▸ **What is needed**
Read through the lines below for the string "down" and copy each one that has it.
——
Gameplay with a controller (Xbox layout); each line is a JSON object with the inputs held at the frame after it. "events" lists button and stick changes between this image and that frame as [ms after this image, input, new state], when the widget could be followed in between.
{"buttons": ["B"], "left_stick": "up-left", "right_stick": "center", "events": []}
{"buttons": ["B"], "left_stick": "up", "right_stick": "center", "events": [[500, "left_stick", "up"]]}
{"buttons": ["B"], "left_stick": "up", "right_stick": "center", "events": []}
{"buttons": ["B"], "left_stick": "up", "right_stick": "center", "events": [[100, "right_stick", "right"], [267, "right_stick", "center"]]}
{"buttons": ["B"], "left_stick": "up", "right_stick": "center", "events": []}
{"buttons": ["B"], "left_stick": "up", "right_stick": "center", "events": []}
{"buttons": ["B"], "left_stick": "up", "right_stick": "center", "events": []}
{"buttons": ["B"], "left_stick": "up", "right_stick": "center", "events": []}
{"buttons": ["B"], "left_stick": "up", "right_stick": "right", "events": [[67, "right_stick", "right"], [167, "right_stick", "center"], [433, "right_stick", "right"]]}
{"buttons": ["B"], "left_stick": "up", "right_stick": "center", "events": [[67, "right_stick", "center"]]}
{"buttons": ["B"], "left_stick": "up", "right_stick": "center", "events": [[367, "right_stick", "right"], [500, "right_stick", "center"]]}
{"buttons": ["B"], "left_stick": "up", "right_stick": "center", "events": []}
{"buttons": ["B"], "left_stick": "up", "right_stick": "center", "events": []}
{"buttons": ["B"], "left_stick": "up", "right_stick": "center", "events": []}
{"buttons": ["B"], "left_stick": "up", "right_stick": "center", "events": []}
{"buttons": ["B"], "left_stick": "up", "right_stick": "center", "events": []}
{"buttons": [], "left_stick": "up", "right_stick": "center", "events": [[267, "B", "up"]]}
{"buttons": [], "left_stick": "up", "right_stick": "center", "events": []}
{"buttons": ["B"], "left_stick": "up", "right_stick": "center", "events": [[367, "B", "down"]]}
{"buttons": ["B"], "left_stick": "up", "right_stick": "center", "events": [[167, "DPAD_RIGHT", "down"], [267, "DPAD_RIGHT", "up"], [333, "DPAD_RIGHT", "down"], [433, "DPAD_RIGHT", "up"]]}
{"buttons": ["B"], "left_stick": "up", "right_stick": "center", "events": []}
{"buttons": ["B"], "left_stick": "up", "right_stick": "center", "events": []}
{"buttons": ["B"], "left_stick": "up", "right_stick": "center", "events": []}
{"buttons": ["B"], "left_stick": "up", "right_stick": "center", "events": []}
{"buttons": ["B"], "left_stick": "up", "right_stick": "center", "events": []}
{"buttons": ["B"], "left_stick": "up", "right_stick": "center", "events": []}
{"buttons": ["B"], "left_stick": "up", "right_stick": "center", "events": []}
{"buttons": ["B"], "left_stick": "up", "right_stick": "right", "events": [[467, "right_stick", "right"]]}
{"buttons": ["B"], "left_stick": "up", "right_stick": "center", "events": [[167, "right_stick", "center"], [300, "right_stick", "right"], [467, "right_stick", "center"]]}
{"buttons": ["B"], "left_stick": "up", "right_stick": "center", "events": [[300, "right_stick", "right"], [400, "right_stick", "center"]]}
——
▸ **Result of this exercise**
{"buttons": ["B"], "left_stick": "up", "right_stick": "center", "events": [[367, "B", "down"]]}
{"buttons": ["B"], "left_stick": "up", "right_stick": "center", "events": [[167, "DPAD_RIGHT", "down"], [267, "DPAD_RIGHT", "up"], [333, "DPAD_RIGHT", "down"], [433, "DPAD_RIGHT", "up"]]}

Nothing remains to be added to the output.